There were 29 households, of which 27.6% had children under the age of 18 living with them, 65.5% were married couples living together, 6.9% had a male householder with no wife present, and 27.6% were non-families. 27.6% of all households were made up of individuals, and 3.4% had someone living alone who was 65 years of age or older. The average household size was 2.34 and the average family size was 2.76.

The median age in the community was 41.5 years. 17.6% of residents were under the age of 18; 11.9% were between the ages of 18 and 24; 22.1% were from 25 to 44; 30.9% were from 45 to 64; and 17.6% were 65 years of age or older. The gender makeup of the city was 55.9% male and 44.1% female.

===2000 census===
As of the census of 2000, there were 84 people, 32 households, and 22 families living in the community. The population density was 387.3 PD/sqmi. There were 36 housing units at an average density of 166.0 /sqmi. The racial makeup of the community was 100.00% White.

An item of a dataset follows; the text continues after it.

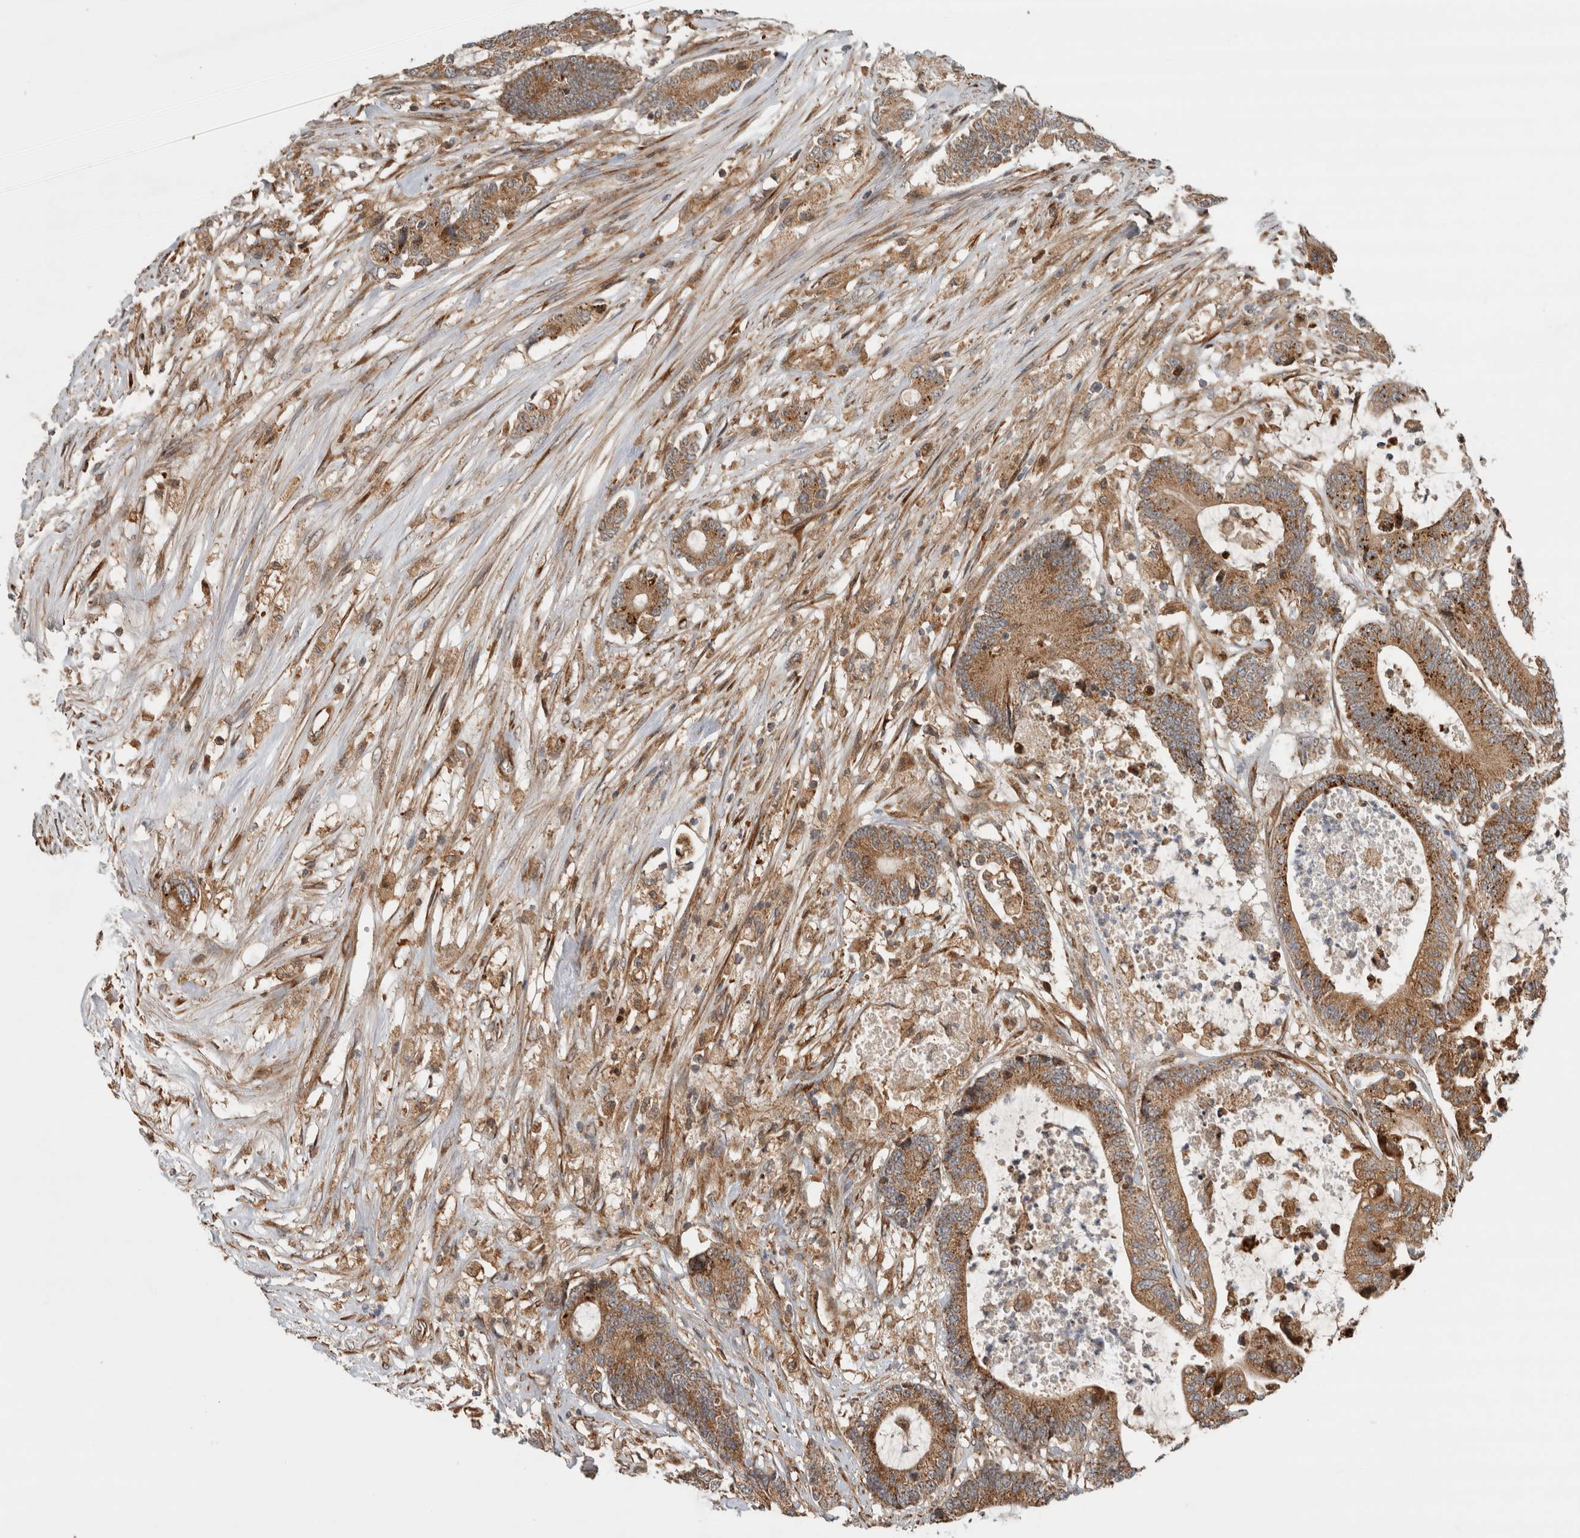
{"staining": {"intensity": "moderate", "quantity": ">75%", "location": "cytoplasmic/membranous"}, "tissue": "colorectal cancer", "cell_type": "Tumor cells", "image_type": "cancer", "snomed": [{"axis": "morphology", "description": "Adenocarcinoma, NOS"}, {"axis": "topography", "description": "Colon"}], "caption": "Colorectal cancer (adenocarcinoma) tissue reveals moderate cytoplasmic/membranous staining in about >75% of tumor cells, visualized by immunohistochemistry.", "gene": "TUBD1", "patient": {"sex": "female", "age": 84}}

There were 32 households, out of which 31.3% had children under the age of 18 living with them, 53.1% were married couples living together, 12.5% had a female householder with no husband present, and 31.3% were non-families. 21.9% of all households were made up of individuals, and 6.3% had someone living alone who was 65 years of age or older. The average household size was 2.63 and the average family size was 3.18.

In the community, the population was spread out, with 26.2% under the age of 18, 10.7% from 18 to 24, 26.2% from 25 to 44, 19.0% from 45 to 64, and 17.9% who were 65 years of age or older. The median age was 36 years. For every 100 females, there were 78.7 males. For every 100 females age 18 and over, there were 87.9 males.

The median income for a household in the community was $36,875, and the median income for a family was $40,625. Males had a median income of $25,625 versus $23,571 for females. The per capita income for the city was $12,018. There were 24.0% of families and 23.6% of the population living below the poverty line, including 34.6% of under eighteens and 41.7% of those over 64.

==Education==
The West Central Community School District operates local area public schools.